“Do you need to see my id?”

Wrap up of the end of the month…I know I should have been posting but a million and one things seemed to get in the way.

I dealt a $4-$8 holdem game; sit down in the game, the departing dealer states, “I’ve asked for a setup and it’s supposed to be on its way.”

The player in the 2 seat is a youngster that appears to be about 22-23, he pipes up with, “Is he asking about my ID?”

I’m still trying to speak with the departing dealer, pull the deck together, shuffle, count the rack, and the 2 seat has asked me a question…

The 2 seat becomes more adamant with, “Do you need to see my id?”

I pride myself on being slightly crazy and unorthodox so I go with the moment and reply to the 2 seat, “Yes! Let me see your ID.”

He produces it, laying it on the table. Theatrically, I pull it out into the center of the table, look at it…all the players are focused on what I’m doing; the departing dealer is waiting to push into the game in front of us; everything stops for one short moment in time. I call the 2 seat by name and say, “Nice to have you in the game.” As I push his ID back to him.

Shuffle up and deal. The conversation takes a turn with the right side of the table, all men; they comment on how I want to see his ID so I can find out his name, address, etc., and hustle him.
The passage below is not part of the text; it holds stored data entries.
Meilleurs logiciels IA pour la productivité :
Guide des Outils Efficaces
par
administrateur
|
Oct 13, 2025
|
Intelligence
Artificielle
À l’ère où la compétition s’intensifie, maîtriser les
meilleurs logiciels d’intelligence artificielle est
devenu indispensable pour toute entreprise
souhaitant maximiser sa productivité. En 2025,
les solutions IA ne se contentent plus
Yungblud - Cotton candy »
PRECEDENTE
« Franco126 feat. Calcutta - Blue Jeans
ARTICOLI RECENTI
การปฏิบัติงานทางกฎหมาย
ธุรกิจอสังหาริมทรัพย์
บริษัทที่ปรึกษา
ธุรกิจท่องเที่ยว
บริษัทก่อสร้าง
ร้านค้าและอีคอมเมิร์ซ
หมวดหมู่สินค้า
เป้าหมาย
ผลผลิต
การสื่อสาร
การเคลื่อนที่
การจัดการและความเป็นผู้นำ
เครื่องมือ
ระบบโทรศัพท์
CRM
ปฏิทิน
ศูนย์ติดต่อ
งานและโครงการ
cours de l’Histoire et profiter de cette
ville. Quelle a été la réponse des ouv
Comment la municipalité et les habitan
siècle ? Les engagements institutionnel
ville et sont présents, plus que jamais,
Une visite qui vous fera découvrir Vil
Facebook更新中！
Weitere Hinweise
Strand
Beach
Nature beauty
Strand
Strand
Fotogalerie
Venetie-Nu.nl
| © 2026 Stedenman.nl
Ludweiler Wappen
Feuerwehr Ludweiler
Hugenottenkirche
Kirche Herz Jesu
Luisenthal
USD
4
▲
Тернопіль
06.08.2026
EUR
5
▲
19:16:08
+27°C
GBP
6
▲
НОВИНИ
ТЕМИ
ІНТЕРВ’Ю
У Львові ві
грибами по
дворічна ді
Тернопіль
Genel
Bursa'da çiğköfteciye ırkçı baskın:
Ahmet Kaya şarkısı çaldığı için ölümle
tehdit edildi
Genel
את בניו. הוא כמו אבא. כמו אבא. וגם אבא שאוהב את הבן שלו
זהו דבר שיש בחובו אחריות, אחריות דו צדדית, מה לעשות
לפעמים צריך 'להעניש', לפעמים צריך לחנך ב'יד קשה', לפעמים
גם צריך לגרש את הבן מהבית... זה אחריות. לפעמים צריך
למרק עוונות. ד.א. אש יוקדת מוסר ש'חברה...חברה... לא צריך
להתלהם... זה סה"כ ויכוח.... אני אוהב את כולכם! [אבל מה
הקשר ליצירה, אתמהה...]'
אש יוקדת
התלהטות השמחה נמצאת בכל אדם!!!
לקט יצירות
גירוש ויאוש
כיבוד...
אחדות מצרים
An older gentleman on my right made the comment that I’m only interested in younger men. Hysterical!!!! Don’t think I haven’t dated younger men. I have. I just wouldn’tpick up a dateat the poker table.

I find it to be very funny that the whole table has no idea what has just happened. One of the players, Sonny, I really enjoy him as a personality at the table and we always exchange ‘hellos’, asked me what happened there…after I got pushed out of the game. After explaining it to him, he’s enjoyed the whole scene as much as I have. Sometimes when I sit down in the box and Sonny’s in the game, he asks, “Do you want to see my ID?”

On the other side of the coin, everything isn’t always fun. The players that think you have something to do with it’ as a dealer are still out there. There little, tiny, Neanderthal Brains are showing sparks of activity as they express themselves with card throwing and vulgarity at the dealer…come on you pigs, you know who you are. After all…how could it be your fault? You’re supposed to win every time you enter into a hand and everyone else is supposed to lay down and die…not before they give you all of their chips, of course.

*****

Dealing to Notaris…he’s shoveling french fries and a burger into his mouth. One of the fries falls out of his hand about mouth level and lands in a fold of shirt; chest level. After the fry sits there through 4 hands, I finally reach across the table, tap his hand, and point at his shirt. He never missed a beat, kept shoveling, betting his hand and pulled the fry from his shirt and ate it too. What a country.